Senators urge Trump to take the lead on gun-control efforts

By Karoun Demirjian, The Washington Post
Published: March 4, 2018, 2:33pm

WASHINGTON – Senators from both parties are imploring President Donald Trump to take a leading role in pushing for gun-control legislation, arguing that his political cover is vital to passing a bill – and to keeping Republicans from getting punished in the upcoming midterms for inaction.

“I think he knows that the mood of the country has shifted, such that he and his party are going to pay a huge price in the polls in 2018 and 2020 if they don’t start supporting things like universal background checks,” Sen. Chris Murphy, D-Conn., a major proponent of gun control, said on ABC’s “This Week.”

“If he and Republicans don’t start showing some movement in the wake of Parkland, there aren’t going to be as many Republicans around for him come 2019 for his entire agenda and perhaps for his political salvation,” the senator continued.

Murphy was one of several Democrats who praised Trump last week for his words during a Wednesday meeting with congressional leaders to discuss potential responses to the shooting at Marjory Stoneman Douglas High School in Parkland, Florida, last month that killed 17 people.
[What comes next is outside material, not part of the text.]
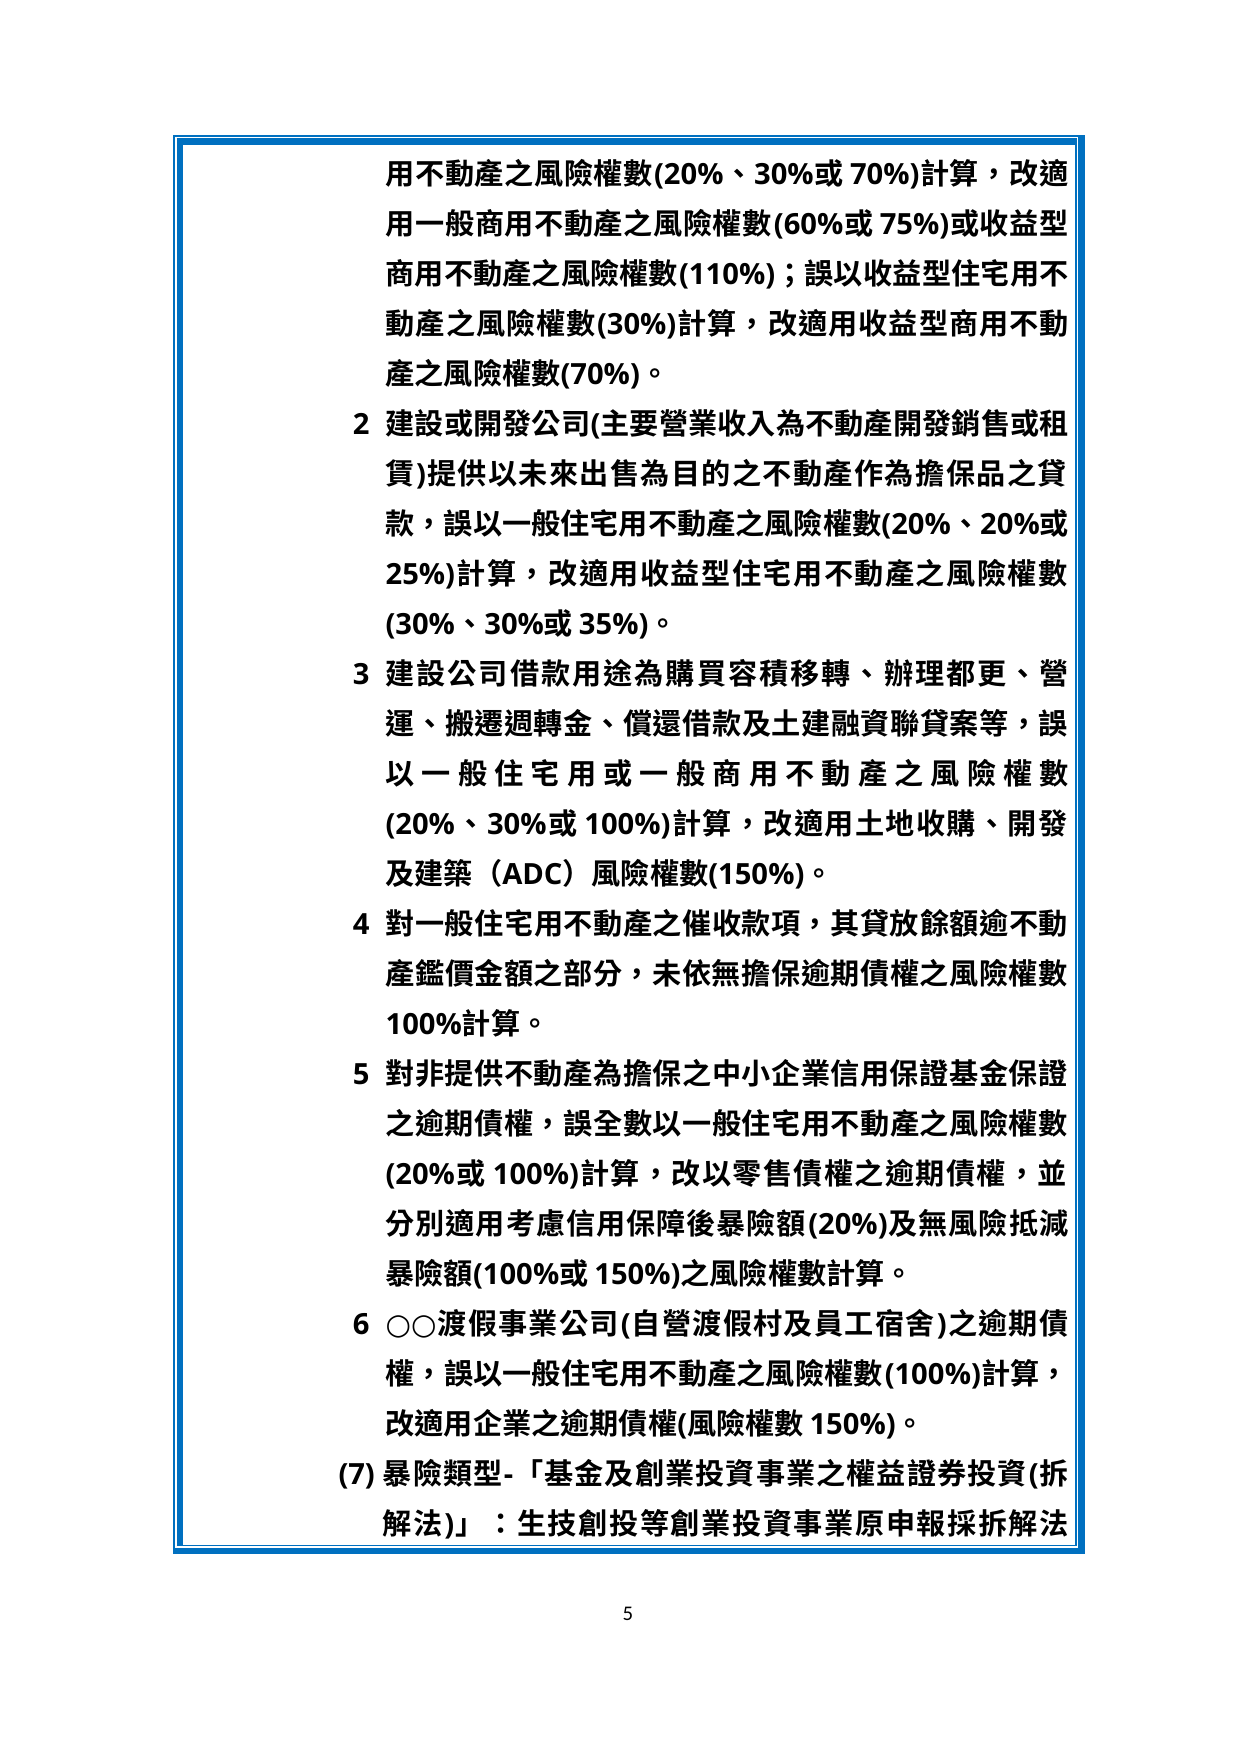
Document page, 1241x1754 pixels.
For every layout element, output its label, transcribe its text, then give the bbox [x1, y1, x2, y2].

table_header 態樣二：資本適足率申報有誤差： 自有資本申報錯誤： 誤將超過預期損失部分之保證責任準備及非屬授信資產所產生之信用減損扣除。 所得稅費用計算錯誤，致第一類資本淨額少列。 依IFRS9估計之預期損失有下列缺失，致得列入第二類資本之「營業準備及備抵呆帳」錯誤： ①對未產生信用減損之授信債權及應收利息，誤列入STAGE 3計算，致預期損失多列。 ②對已產生信用減損之授信債權，漏未列入STAGE 3計算，致預期損失少列。 表內項目信用風險加權風險性資產申報錯誤： 暴險類型-「主權國家（風險權數0%）」：持有國外○○州政府公債及交易對手為國外○○州財政公司，誤以風險權數0%計算，改列為非中央政府公共部門（風險權數20%）。 暴險類型-「非中央政府公共部門」：風險權數適用錯誤（如50%，誤適用20%）；銀行保險代理部（風險權數0%）誤列非中央政府公共部門(風險權數100%)。 暴險類型-「銀行(含多邊開發銀行及集中結算交易對手)」： ①對交易迄日超逾3個月之存放銀行同業，誤以銀行短期債權之風險權數20%計算，改依外部信評結果，適用長期債權之風險權數50%。 ②對未評等之國外存放銀行同業或拆放銀行同業，誤以未評等之銀行短期債權風險權數50%計算，未依規定以不得低於該銀行註冊登記所在之主權國家(越南及緬甸)所適用之風險權數100%計算。 暴險類型-「企業(含證券及保險公司)」：屬未送保之中小企業信用保證基金放款案件，風險權數由20%調至100%；無外部信評之企業債權，風險權數由50%調至100%。 暴險類型-「零售債權(風險權數75%或100%)」： 有未符合格零售債權之單一中小企業之聯貸案暴險，或非屬中小企業認定標準之中小企業，改適用企業（含證券及保險公司）之風險權數100%。 屬住宅用不動產暴險，改適用一般住宅用不動產之風險權數20%、25%或30%。 屬土地收購、開發及建築(ADC)暴險，改適用土地收購、開發及建築(ADC)之風險權數150%。 暴險類型-「不動產暴險」： 對以不具居住性質(如主要用途為策略性產業、農業資材室、商用等)之不動產為擔保之貸款，誤以一般住宅用不動產之風險權數(20%、30%或70%)計算，改適用一般商用不動產之風險權數(60%或75%)或收益型商用不動產之風險權數(110%)；誤以收益型住宅用不動產之風險權數(30%)計算，改適用收益型商用不動產之風險權數(70%)。 建設或開發公司(主要營業收入為不動產開發銷售或租賃)提供以未來出售為目的之不動產作為擔保品之貸款，誤以一般住宅用不動產之風險權數(20%、20%或25%)計算，改適用收益型住宅用不動產之風險權數(30%、30%或35%)。 建設公司借款用途為購買容積移轉、辦理都更、營運、搬遷週轉金、償還借款及土建融資聯貸案等，誤以一般住宅用或一般商用不動產之風險權數(20%、30%或100%)計算，改適用土地收購、開發及建築（ADC）風險權數(150%)。 對一般住宅用不動產之催收款項，其貸放餘額逾不動產鑑價金額之部分，未依無擔保逾期債權之風險權數100%計算。 對非提供不動產為擔保之中小企業信用保證基金保證之逾期債權，誤全數以一般住宅用不動產之風險權數(20%或100%)計算，改以零售債權之逾期債權，並分別適用考慮信用保障後暴險額(20%)及無風險抵減暴險額(100%或150%)之風險權數計算。 ○○渡假事業公司(自營渡假村及員工宿舍)之逾期債權，誤以一般住宅用不動產之風險權數(100%)計算，改適用企業之逾期債權(風險權數150%)。 暴險類型-「基金及創業投資事業之權益證券投資(拆解法)」：生技創投等創業投資事業原申報採拆解法(LTA)，因該等創業投資事業未按季(至少)公告財務資訊，不符合拆解法之條件，且尚無提供相關資訊符合適用委託基礎法(MBA)，改依備用法(FBA)對該等創業投資事業之暴險部位適用風險權數1,250%。 暴險類型-「其他資產（風險權數100%）」：帳列存出保證金，漏未依交易對手銀行之外部信評分別適用風險權數20%或50%計算風險性資產。 表內信用風險抵減，有下列缺失： 誤將未約定或已解除設定之擔保品列入風險抵減。 重覆計算擔保品風險抵減。 將授信戶移送中小企業信用保證基金所提供信用保障者，誤以放款餘額(或承保金額)全數列入抵減，未依該等案件獲保成數及風險權數20%計算抵減金額。 對中小企業信用保證基金全額保證之紓困貸款，未以風險權數(20%)辦理風險抵減。 申報預期損失調減表內外各暴險項目備抵呆帳，有誤多列表內外項目備抵呆帳，致信用風險加權風險性資產計算錯誤。 表外項目信用風險加權風險性資產申報錯誤： 暴險類型-「主權國家(風險權數0%)」：國立○○大學及公司戶，誤以風險權數0%計算，分別改適用非中央政府公共部門之風險權數20%及企業（含證券及保險公司）之風險權數100%。 暴險類型-「銀行(風險權數50%)」：對保證合約期間超過3個月之應收保證款項，誤以銀行短期債權之風險權數50%計算，改依外部信評結果，適用長期債權之風險權數100%。 暴險類型-「企業（含證券及保險公司）(風險權數100%)」及暴險類型-「零售債權(風險權數75%)」：屬一年以上之應收保證款項-其他保證，信用轉換係數誤為20%，應為50%。 暴險類型-「企業（含證券及保險公司）(風險權數100%)」： 對聯貸案件已約定計收承諾費，屬不可取消約定融資尚未動用之信用額度，誤適用信用轉換係數0%，改適用信用轉換係數20%或50%。 帳列應收保證款項，未計算該行自行保證部位之加權風險性資產，俾與被保證部位相較採計較高之加權風險性資產。 表外信用風險抵減，有下列缺失： 誤將未約定或已解除設定之擔保品列入風險抵減。 重覆計算擔保品風險抵減。 將授信戶移送中小企業信用保證基金所提供信用保障者，誤以帳面金額(或承保金額)全數列入抵減，未依該等案件獲保成數及風險權數20%計算抵減金額。 屬呆帳戶之應收保證款項到期逾多年，未依逾期放款計算方式適用不同風險權數。 交易對手信用風險加權風險性資產申報錯誤： 承做附賣回交易(RS)，暴險部位之現值誤以成交金額*(1+折扣比率)計算，未以期末履約值之折現值計算；擔保品現值誤以成交金額或期末履約值*(1-折扣比率)計算，未以擔保品市價*(1-折扣比率)計算；計算風險抵減後暴險額之法定折扣比率適用錯誤(如6%，誤為4%)；對擔保品市價之折扣比率未依交易類型、市價評估及追繳保證金之頻率調整。 承做附買回交易(RP)，擔保品現值誤以成交金額計算，未以到期履約價格之折現值計算；計算風險抵減後暴險額之法定折扣比率適用錯誤(如4%，誤為25%)；交易對手暴險類型歸類錯誤(如企業風險權數100%，誤為銀行風險權數50%)。 衍生性金融商品交易對手信用風險性資產： 對外匯數位選擇權之法定delta調整值，未依規定計算。 對於不符合淨額結算合約規定之衍生性金融商品交易，誤以同一交易對手淨額結算方式計算暴險額，應以一筆交易即為一個淨額交易組合個別計算暴險額。 對與銀行端承作之結構型商品交易，應列為利率類衍生性商品計算暴險，誤以外匯類計提。 對於外匯衍生性金融商品，調整後名目本金（為該契約經轉換為本國貨幣之外幣端名目本金）之計算，誤多乘法定存續期間（SDi）。 未依交易對手信用評等適用正確之風險權數(如20%，誤為50%)。 集中結算交易對手信用風險性資產： 期貨原始保證金誤列入表內項目信用風險加權風險性資產計算，因係屬交易對手提供之擔保品，改列入交易對手信用風險之資本計提。 該行作為結算會員（○○期貨）之客戶，透過結算會員與集中結算交易對手承作利率期貨商品，未依規定列入集中結算交易對手之交易暴險計提資本。 信用評價調整風險(CVA)加權風險性資產申報錯誤： 對於交易對手之違約暴險額，誤以當期暴險法計算，應依標準法（SA-CCR）之規定計算。 前述4.(3)之②～⑤項缺失，改採非淨額結算、資產類別暴險調整、更正外匯調整後名目本金及交易對手風險權數調整之差異。 未依交易對手信用評等適用正確之計算權數(Wi)，如0.7%，誤為0.8%。 證券化加權風險性資產申報錯誤： 漏未將FVOCI之評價損益計入帳面金額，並誤將分類至FVOCI之債務工具投資所提列之備抵損失自帳面金額扣除。 誤將交易簿附買回條件(RP)交易所持有之標的債務工具(證券化商品)列入銀行簿證券化風險計算。 作業風險應計提資本申報錯誤： 營業毛利歸入八大業務別有誤，致風險係數(β值)適用錯誤，如： 誤將保險等代理業務之手續費或佣金收益(β值15%)，歸入企業金融業務(β值15%)、消費金融業務(β值12%)或資產管理業務(β值12%)計算。 誤將跨行手續費等收付清算業務收支(β值18%)，歸入消費金融業務(β值12%)計算。 誤將存放央行乙戶準備金利息收入，全數歸入消費金融業務(β值12%)計算，應研議適當之分攤歸類機制，並留存相關佐證資料供驗證。 誤將屬企業金融業務(β值15%)之租賃收入、其他租賃利益(損失)及押金設算利息收入(租賃)，歸入消費金融業務(β值12%)或漏未列入計算。 計算營業毛利錯誤，如：誤將銀行簿金融資產認列之減損損失、委外費用、交通罰鍰及信用卡過期帳收入自營業毛利扣除。 市場風險應計提資本申報錯誤： 計算利率風險個別風險時，誤將「非合格債務工具」分類於「合格債務工具」，致資本計提率適用錯誤。 誤將國庫券、公債、可轉讓定期存單、公司債、金融債券、商業本票等票債券以票面金額列入計算，應以資產市價計算。 對銀行為信用連結債券(CLN)之信用保障提供人，未將信用保障承買人所發行之債券一併列入利率風險之個別風險及一般市場風險計算。 誤將內部資金移轉交易列入考量，致有客戶端之利率結構型商品、拋補上手之利率交換、權益證券交換之利率端等未列入一般市場風險計算。 誤將未符合互抵條件(互抵部位應符合同幣別、同面額之標的工具，且需符合特定條件之規定)之交易互抵，致未列入或以錯誤互抵後差額列入一般市場風險計算。 計算利率風險之個別風險及一般市場風險，漏未將交易簿金融債券、公司債、賣出選擇權之可轉換公司債資產交換、附買回條件(RP)交易所持有之標的債務工具等列入，或誤將銀行簿債券列入計算；對央行可轉讓定期存單未以資產市價計算。 計算利率風險之一般市場風險，漏未將交易簿附賣回條件(RS)、利率結構型商品(IRS)、遠期外匯交易列入計算；遠期外匯之長、短部位歸類錯誤；承作換匯交易有未將交易員自行開立之衍生性金融商品部位及嗣後進行避險或平倉部位列為交易簿；承作利率期貨（長部位）之資本計提率適用錯誤(如0.2%，誤為0.0%)。 計算利率風險一般市場風險之基準日有誤，致部分交易簿附買回條件(RP)交易未列入計算及其他利率商品時間帶分類錯誤。 商品風險申報錯誤，包括漏未將商品交換及商品遠期契約之毛部位(即長部位及短部位)列入計算；漏未將商品交換依每種商品之淨部位及毛部位列入計算。 計算利率選擇權應計提資本時，誤將「標的工具部位之市價」以「選擇權標的市價」計算，未以名目本金乘以匯率計算；另誤將「選擇權之價外值」以「選擇權市場價值」計算。 計算匯率選擇權應計提資本時，誤以選擇權之市場價值與履約價值，未以標的資產之市價與選擇權之執行價作為價內外值判斷依據。 漏未將交易簿利率結構型商品之選擇權列入選擇權風險計算。 誤將銀行內部交易列入外匯風險計算，或漏未將匯率期貨、自行國外部之自有資金列入外匯風險計算。 計算換匯換利及遠期外匯等衍生性金融商品之外匯風險，未依規以名目本金計算。 計算外匯風險應計提資本時，屬即期短部位誤多計海外分支機構之外幣營運資金，致總體淨部位短列；每一種外幣未以基準日即期匯率轉換為本國貨幣；另未與會計帳(如:兌換科子細目之各幣別)核對。 內部規範之內容尚未全部包括「銀行自有資本與風險性資產之計算方法說明及表格」規定至少應涵蓋之事項，其內部稽核亦尚未對遵循該政策與程序執行情形進行定期查核。 計算市場風險資本計提時，有未建立跨表檢核及覆核機制，以維各項資料之正確性。 [183, 145, 1075, 1544]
At the meeting, Trump upended long-held GOP bargaining positions on guns, not only endorsing expanded background checks, but also lending support to a ban on assault weapons and stating that when it comes to confiscating weapons, authorities should “take the guns first, go through due process second.”

In the days since, White House staffers have scrambled to temper that message, while the president held a meeting with National Rifle Association leaders in the Oval Office that he later deemed “good (great)” on Twitter. The NRA opposes several of the measures Trump seemed to endorse on Wednesday, including a provision to raise the minimum age for all gun purchases from 18 to 21.

But advocates of gun legislation in Congress hope that Trump will not be swayed by the pushback from the NRA, which endorsed him as a candidate and has politically supported him as president.

“He can set his legacy: President Trump coming forth to something like this and putting his support behind will give Republicans enough cover to support this,” said Sen. Joe Manchin III, D-W.Va., who co-authored with Sen. Patrick Toomey, R-Pa., a bill to require universal background checks that failed to pass the Senate in 2013, in the wake of a shooting at Sandy Hook Elementary School in Newtown, Connecticut, that killed 26 children and teachers.

Manchin, speaking on CBS’ “Face the Nation,” added that he believed that “if President Trump would have been president in 2013, that bill would have passed.”

He said he would also take the challenge Trump offered Toomey and include a provision to raise the minimum age for purchasing firearms from 18 to 21 in their bill, which Manchin “should be the base bill” for gun-control efforts in Congress.

But the senator cautioned against adding a provision to ban semiautomatic weapons like the AR-15 to that bill. An AR-15 was used in the Parkland shooting.

“That would not help our bill at all … and I’ve told Dianne that,” Manchin said, referring to Sen. Dianne Feinstein of California, the top Democrat on the Judiciary Committee and a longtime advocate for an assault weapons ban.

Manchin also endorsed a new effort from Sen. Lindsey Graham, R-S.C., that would let police or relatives of an unstable individual petition the court to seize that person’s firearms.

“Most Americans believe we should solve problems that Americans are facing, like gun violence and school safety problems,” Graham said on “Face the Nation.”

He, too, commended Trump for getting involved in the gun-control debate, and he noted that there will be consequences for lawmakers who do not follow suit.

“The president did a good job talking about – we should be able to do something to stop shootings like this,” Graham said. “If we don’t take this up and if Democrats don’t work with us, we’ll all suffer – and we should.”